What the exercise asks: Copy out the listing that follows, exactly, without its pictures.

Material:
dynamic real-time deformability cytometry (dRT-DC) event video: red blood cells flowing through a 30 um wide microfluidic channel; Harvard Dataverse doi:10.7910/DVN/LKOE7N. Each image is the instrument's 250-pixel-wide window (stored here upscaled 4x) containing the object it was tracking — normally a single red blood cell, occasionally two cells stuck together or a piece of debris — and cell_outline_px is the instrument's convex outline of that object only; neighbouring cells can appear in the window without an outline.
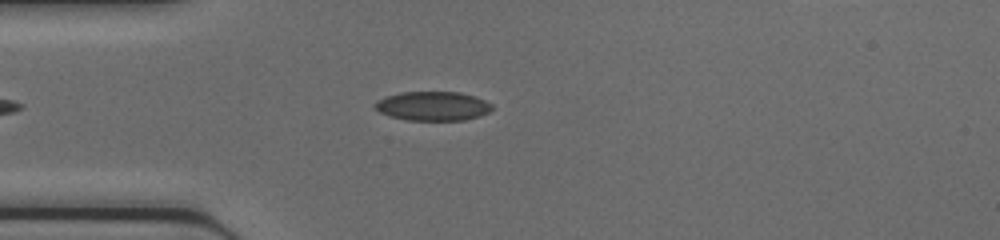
{"species": "common noctule bat (a hibernating species)", "species_latin": "Nyctalus noctula", "temperature_condition": "cold", "stored_images_in_passage": 37, "camera_frame_rate_fps": 3000, "um_per_image_px": 0.085, "animal": {"sex": "female", "body_mass_g": 17.0, "forearm_length_mm": 48.0}, "frame": {"image": 1, "passage_image": 7, "time_ms": 2.0, "image_size_px": [1000, 240], "cell_outline_px": [[492, 108], [488, 112], [480, 116], [464, 120], [408, 120], [392, 116], [380, 112], [372, 104], [376, 100], [400, 92], [460, 92], [476, 96], [492, 104]], "centroid_in_image_um": [36.8, 9.01], "position_along_channel_um": 48.2, "area_um2": 19.83}}
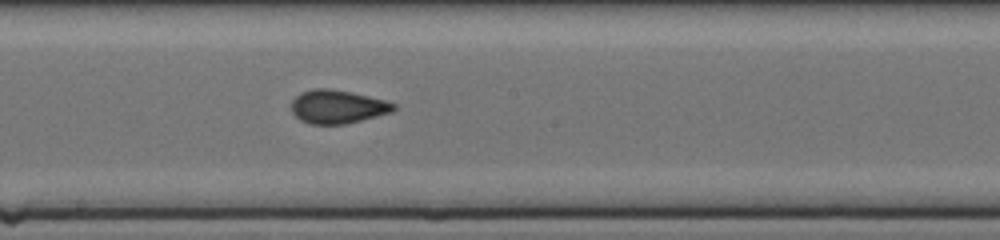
{"frame": {"image": 2, "passage_image": 19, "time_ms": 6.0, "image_size_px": [1000, 240], "cell_outline_px": [[396, 108], [392, 112], [344, 124], [308, 124], [300, 120], [292, 112], [292, 100], [300, 92], [316, 88], [328, 88], [388, 100], [396, 104]], "centroid_in_image_um": [28.69, 9.07], "position_along_channel_um": 219.5, "area_um2": 19.88}}
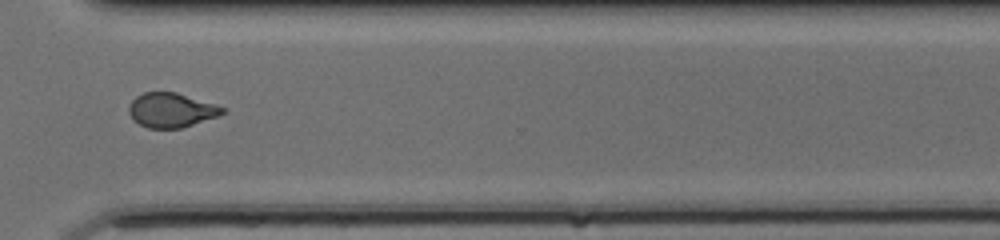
{"frame": {"image": 3, "passage_image": 28, "time_ms": 9.0, "image_size_px": [1000, 240], "cell_outline_px": [[224, 112], [216, 116], [180, 128], [148, 128], [132, 120], [128, 112], [128, 108], [132, 100], [136, 96], [144, 92], [176, 92], [216, 104], [224, 108]], "centroid_in_image_um": [14.5, 9.35], "position_along_channel_um": 356.1, "area_um2": 18.61}}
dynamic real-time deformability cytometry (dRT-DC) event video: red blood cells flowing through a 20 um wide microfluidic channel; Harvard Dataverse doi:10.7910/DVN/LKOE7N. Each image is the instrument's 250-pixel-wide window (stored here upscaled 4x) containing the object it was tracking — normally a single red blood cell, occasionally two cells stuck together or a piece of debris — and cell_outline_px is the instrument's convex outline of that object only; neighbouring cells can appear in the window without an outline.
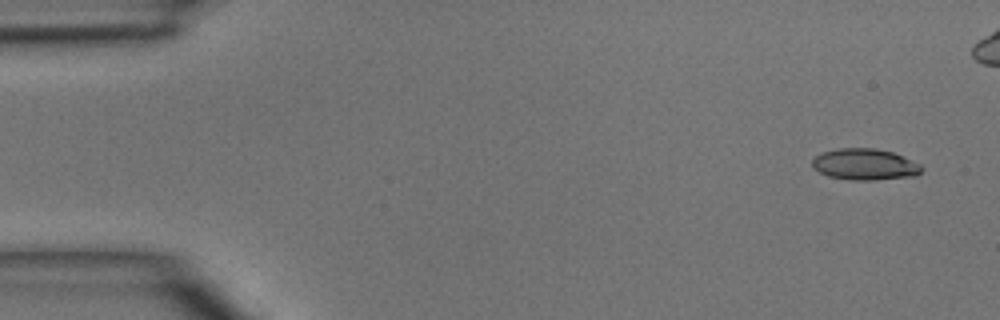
{"species": "common noctule bat (a hibernating species)", "species_latin": "Nyctalus noctula", "temperature_condition": "room temperature", "stored_images_in_passage": 4, "camera_frame_rate_fps": 3000, "um_per_image_px": 0.085, "animal": {"sex": "male", "body_mass_g": 15.6}, "frame": {"image": 1, "passage_image": 1, "time_ms": 0.0, "image_size_px": [1000, 320], "cell_outline_px": [[924, 168], [916, 176], [876, 180], [852, 180], [828, 176], [812, 168], [812, 160], [816, 156], [824, 152], [840, 148], [872, 148], [892, 152], [920, 164]], "centroid_in_image_um": [73.52, 13.98], "position_along_channel_um": 11.5, "area_um2": 19.88}}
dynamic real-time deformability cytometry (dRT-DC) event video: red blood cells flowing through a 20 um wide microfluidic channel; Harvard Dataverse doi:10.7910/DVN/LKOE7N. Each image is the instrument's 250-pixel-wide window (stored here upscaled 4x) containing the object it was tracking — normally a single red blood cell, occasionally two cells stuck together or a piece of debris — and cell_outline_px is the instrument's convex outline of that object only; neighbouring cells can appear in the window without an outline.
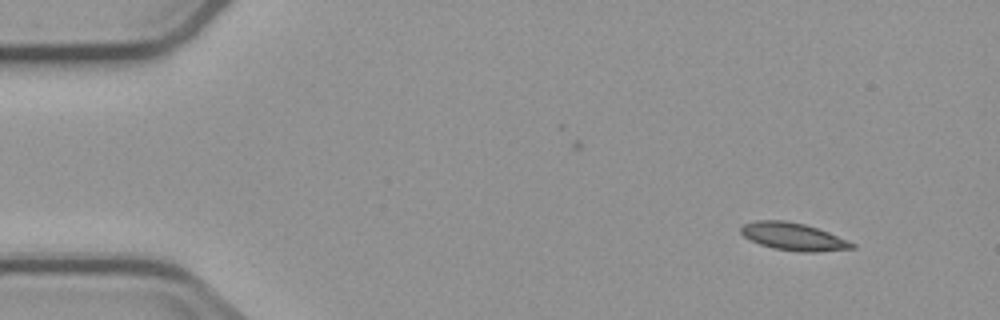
{"species": "common noctule bat (a hibernating species)", "species_latin": "Nyctalus noctula", "temperature_condition": "cold", "stored_images_in_passage": 4, "camera_frame_rate_fps": 3000, "um_per_image_px": 0.085, "animal": {"sex": "male", "body_mass_g": 23.1, "forearm_length_mm": 52.7}, "frame": {"image": 1, "passage_image": 1, "time_ms": 0.0, "image_size_px": [1000, 320], "cell_outline_px": [[856, 248], [816, 252], [800, 252], [772, 248], [760, 244], [744, 236], [740, 232], [740, 228], [744, 224], [756, 220], [784, 220], [804, 224], [828, 232], [856, 244]], "centroid_in_image_um": [67.43, 20.11], "position_along_channel_um": 17.6, "area_um2": 17.74}}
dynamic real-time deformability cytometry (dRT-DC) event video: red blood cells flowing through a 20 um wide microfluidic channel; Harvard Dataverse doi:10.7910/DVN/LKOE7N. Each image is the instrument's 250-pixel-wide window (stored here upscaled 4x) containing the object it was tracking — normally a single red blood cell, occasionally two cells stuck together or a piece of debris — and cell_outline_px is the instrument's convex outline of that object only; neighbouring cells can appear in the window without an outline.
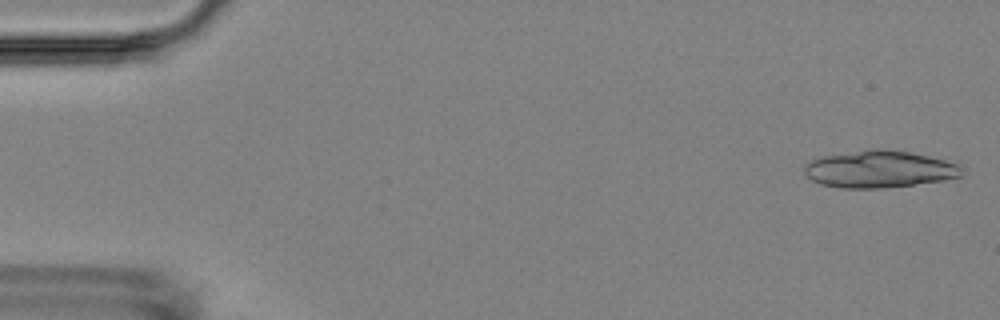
{"species": "Egyptian fruit bat (a non-hibernating species)", "species_latin": "Rousettus aegyptiacus", "temperature_condition": "room temperature", "stored_images_in_passage": 6, "camera_frame_rate_fps": 3000, "um_per_image_px": 0.085, "animal": {"sex": "female"}, "frame": {"image": 1, "passage_image": 1, "time_ms": 0.0, "image_size_px": [1000, 320], "cell_outline_px": [[964, 168], [960, 176], [944, 180], [880, 188], [840, 188], [820, 184], [812, 180], [804, 172], [804, 164], [812, 160], [824, 156], [868, 148], [884, 148], [912, 152], [960, 160], [964, 164]], "centroid_in_image_um": [74.87, 14.34], "position_along_channel_um": 10.1, "area_um2": 34.91}}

Exercise result:
dynamic real-time deformability cytometry (dRT-DC) event video: red blood cells flowing through a 30 um wide microfluidic channel; Harvard Dataverse doi:10.7910/DVN/LKOE7N. Each image is the instrument's 250-pixel-wide window (stored here upscaled 4x) containing the object it was tracking — normally a single red blood cell, occasionally two cells stuck together or a piece of debris — and cell_outline_px is the instrument's convex outline of that object only; neighbouring cells can appear in the window without an outline.
{"species": "common noctule bat (a hibernating species)", "species_latin": "Nyctalus noctula", "temperature_condition": "cold", "stored_images_in_passage": 37, "camera_frame_rate_fps": 3000, "um_per_image_px": 0.085, "animal": {"sex": "female", "body_mass_g": 17.0, "forearm_length_mm": 48.0}, "frame": {"image": 1, "passage_image": 7, "time_ms": 2.0, "image_size_px": [1000, 240], "cell_outline_px": [[492, 108], [488, 112], [480, 116], [464, 120], [408, 120], [392, 116], [380, 112], [372, 104], [376, 100], [400, 92], [460, 92], [476, 96], [492, 104]], "centroid_in_image_um": [36.8, 9.01], "position_along_channel_um": 48.2, "area_um2": 19.83}}
{"frame": {"image": 2, "passage_image": 19, "time_ms": 6.0, "image_size_px": [1000, 240], "cell_outline_px": [[396, 108], [392, 112], [344, 124], [308, 124], [300, 120], [292, 112], [292, 100], [300, 92], [316, 88], [328, 88], [388, 100], [396, 104]], "centroid_in_image_um": [28.69, 9.07], "position_along_channel_um": 219.5, "area_um2": 19.88}}
{"frame": {"image": 3, "passage_image": 28, "time_ms": 9.0, "image_size_px": [1000, 240], "cell_outline_px": [[224, 112], [216, 116], [180, 128], [148, 128], [132, 120], [128, 112], [128, 108], [132, 100], [136, 96], [144, 92], [176, 92], [216, 104], [224, 108]], "centroid_in_image_um": [14.5, 9.35], "position_along_channel_um": 356.1, "area_um2": 18.61}}
dynamic real-time deformability cytometry (dRT-DC) event video: red blood cells flowing through a 20 um wide microfluidic channel; Harvard Dataverse doi:10.7910/DVN/LKOE7N. Each image is the instrument's 250-pixel-wide window (stored here upscaled 4x) containing the object it was tracking — normally a single red blood cell, occasionally two cells stuck together or a piece of debris — and cell_outline_px is the instrument's convex outline of that object only; neighbouring cells can appear in the window without an outline.
{"species": "common noctule bat (a hibernating species)", "species_latin": "Nyctalus noctula", "temperature_condition": "room temperature", "stored_images_in_passage": 4, "camera_frame_rate_fps": 3000, "um_per_image_px": 0.085, "animal": {"sex": "male", "body_mass_g": 15.6}, "frame": {"image": 1, "passage_image": 1, "time_ms": 0.0, "image_size_px": [1000, 320], "cell_outline_px": [[924, 168], [916, 176], [876, 180], [852, 180], [828, 176], [812, 168], [812, 160], [816, 156], [824, 152], [840, 148], [872, 148], [892, 152], [920, 164]], "centroid_in_image_um": [73.52, 13.98], "position_along_channel_um": 11.5, "area_um2": 19.88}}
dynamic real-time deformability cytometry (dRT-DC) event video: red blood cells flowing through a 20 um wide microfluidic channel; Harvard Dataverse doi:10.7910/DVN/LKOE7N. Each image is the instrument's 250-pixel-wide window (stored here upscaled 4x) containing the object it was tracking — normally a single red blood cell, occasionally two cells stuck together or a piece of debris — and cell_outline_px is the instrument's convex outline of that object only; neighbouring cells can appear in the window without an outline.
{"species": "common noctule bat (a hibernating species)", "species_latin": "Nyctalus noctula", "temperature_condition": "cold", "stored_images_in_passage": 4, "camera_frame_rate_fps": 3000, "um_per_image_px": 0.085, "animal": {"sex": "male", "body_mass_g": 23.1, "forearm_length_mm": 52.7}, "frame": {"image": 1, "passage_image": 1, "time_ms": 0.0, "image_size_px": [1000, 320], "cell_outline_px": [[856, 248], [816, 252], [800, 252], [772, 248], [760, 244], [744, 236], [740, 232], [740, 228], [744, 224], [756, 220], [784, 220], [804, 224], [828, 232], [856, 244]], "centroid_in_image_um": [67.43, 20.11], "position_along_channel_um": 17.6, "area_um2": 17.74}}
dynamic real-time deformability cytometry (dRT-DC) event video: red blood cells flowing through a 20 um wide microfluidic channel; Harvard Dataverse doi:10.7910/DVN/LKOE7N. Each image is the instrument's 250-pixel-wide window (stored here upscaled 4x) containing the object it was tracking — normally a single red blood cell, occasionally two cells stuck together or a piece of debris — and cell_outline_px is the instrument's convex outline of that object only; neighbouring cells can appear in the window without an outline.
{"species": "Egyptian fruit bat (a non-hibernating species)", "species_latin": "Rousettus aegyptiacus", "temperature_condition": "room temperature", "stored_images_in_passage": 6, "camera_frame_rate_fps": 3000, "um_per_image_px": 0.085, "animal": {"sex": "female"}, "frame": {"image": 1, "passage_image": 1, "time_ms": 0.0, "image_size_px": [1000, 320], "cell_outline_px": [[964, 168], [960, 176], [944, 180], [880, 188], [840, 188], [820, 184], [812, 180], [804, 172], [804, 164], [812, 160], [824, 156], [868, 148], [884, 148], [912, 152], [960, 160], [964, 164]], "centroid_in_image_um": [74.87, 14.34], "position_along_channel_um": 10.1, "area_um2": 34.91}}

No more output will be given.